Adli Kontrol Tedbirinin Kapsayabileceği Yükümlülükler
Adli kontrol, şüphelinin yurt dışına çıkamama (Ay m.23/5), hâkim tarafından belirlenen yerlere, belirtilen süreler içinde düzenli olarak başvurma, hâkimin belirttiği merci veya kişilerin çağrılarına ve gerektiğinde mesleki uğraşlarına ilişkin veya eğitime devam konularındaki kontrol tedbirlerine uyma gibi kanunda gösterilen bir veya birden fazla yükümlülüğe tabi tutulmasını içerir (CMK m.109/3).
Adli Kontrol Kararı Vermeye Yetkili Merciler
Adli kontrol tedbirine, soruşturma evresinde, Cumhuriyet savcısının istemi üzerine sulh ceza hâkimi karar verir (CMK m.110/1,162). Kovuşturma evresinde adli kontrol tedbirine, gerekli görüldüğünde mahkeme karar verir (CMK m.110/3). Mahkeme bu tedbire Cumhuriyet savcısının talebi üzerine veya talep olmadan yani re’sen karar verebilir. Soruşturma evresinde sulh ceza hâkimi, kovuşturma evresinde mahkeme bir adli kontrol uygulaması esnasında, Cumhuriyet savcısının istemi üzerine, şüpheliyi bir veya birden çok yeni yükümlülük altına koyabilir, kontrolün içeriğini oluşturan yükümlülükleri bütünüyle veya kısmen kaldırabilir, değiştirebilir veya şüpheliyi bunlardan bazılarına uymaktan geçici olarak muaf tutabilir (CMK m.109/2). Şüpheli de adli kontrol tedbirindeki yükümlülüklerin değiştirilmesini, bütünüyle veya kısmen kaldırılmasını, bu yükümlülüklerden bazılarından geçici olarak muaf tutulmasını soruşturma evresinde sulh ceza hâkiminden, kovuşturma evresinden mahkemeden isteyebilir.
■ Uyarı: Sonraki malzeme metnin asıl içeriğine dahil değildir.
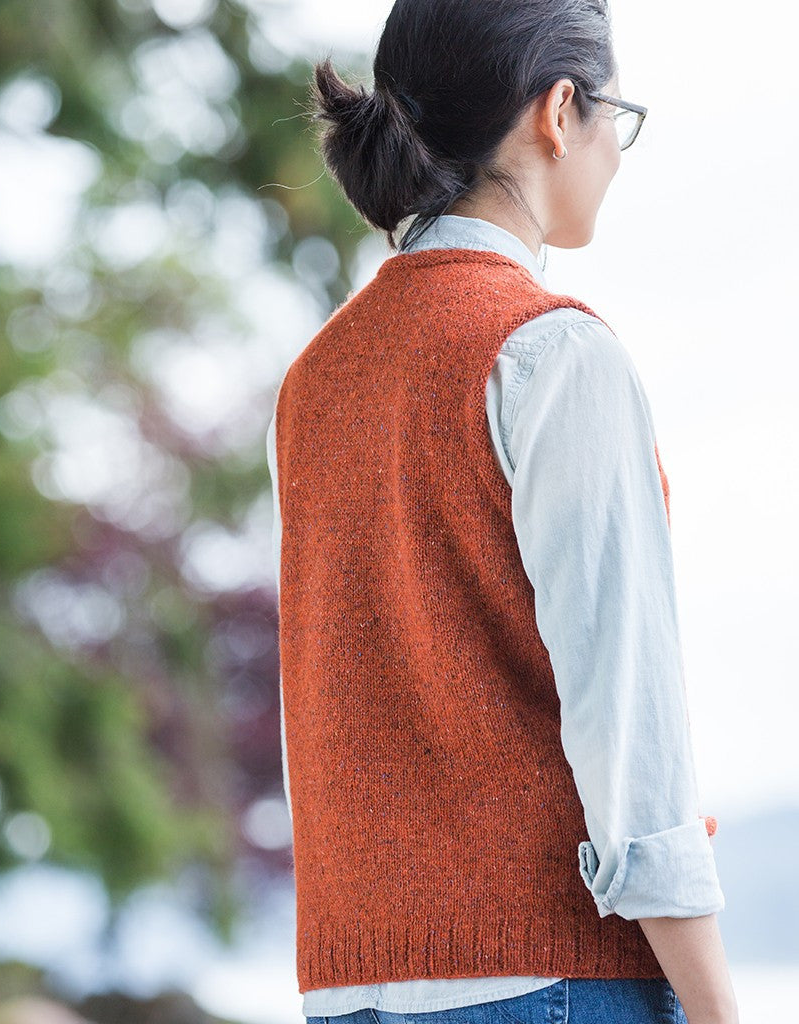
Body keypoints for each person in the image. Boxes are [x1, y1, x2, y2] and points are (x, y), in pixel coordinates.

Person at [266, 1, 739, 1022]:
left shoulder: (314, 378)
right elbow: (629, 732)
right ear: (558, 110)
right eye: (616, 113)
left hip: (352, 987)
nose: (617, 149)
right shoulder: (552, 353)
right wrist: (717, 1008)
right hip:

Bu hâlde hâkim veya mahkeme Cumhuriyet savcısının görüşünü aldıktan sonra beş gün içinde karar verir (CMK m.111/1).
Adli Kontrol Kararının Kaldırılması
Soruşturma evresinde Cumhuriyet savcısı adli kontrolün artık gereksiz olduğu kanısına varacak olursa re’sen adli kontrolü kaldırarak şüpheliyi serbest bırakır. Kovuşturmaya yer olmadığı kararı verildiğinde şüpheli serbest kalır (CMK m.103/2).
Adli Kontrol Kararına Karşı Kanun Yolu
Adli kontrole ilişkin kararlara itiraz edilebilir (CMK m.11/2). Kararın hangi merciden verildiği önem taşımamaktadır. Soruşturma evresinde sulh ceza hâkimince, kovuşturma evresinde mahkemece verilen adli kontrole ilişkin tüm kararlara karşı itiraz kanun yolu açıktır.
Adli Kontrol Kararının İçerdiği Yükümlülüklere Uymamanın Yaptırımı
Adlî kontrol hükümlerini isteyerek yerine getirmeyen şüpheli veya sanık hakkında, hükmedilebilecek hapis cezasının süresi ne olursa olsun, yetkili yargı mercii hemen tutuklama kararı verebilir. Bu hüküm, azami tutukluluk süresinin dolması nedeniyle verilen adli kontrol tedbirinin ihlali hâlinde de uygulanabilir. Ancak, bu durumda tutuklama süresi ağır ceza mahkemesinin görevine giren işlerde dokuz aydan, diğer işlerde iki aydan fazla olamaz (CMK m.112).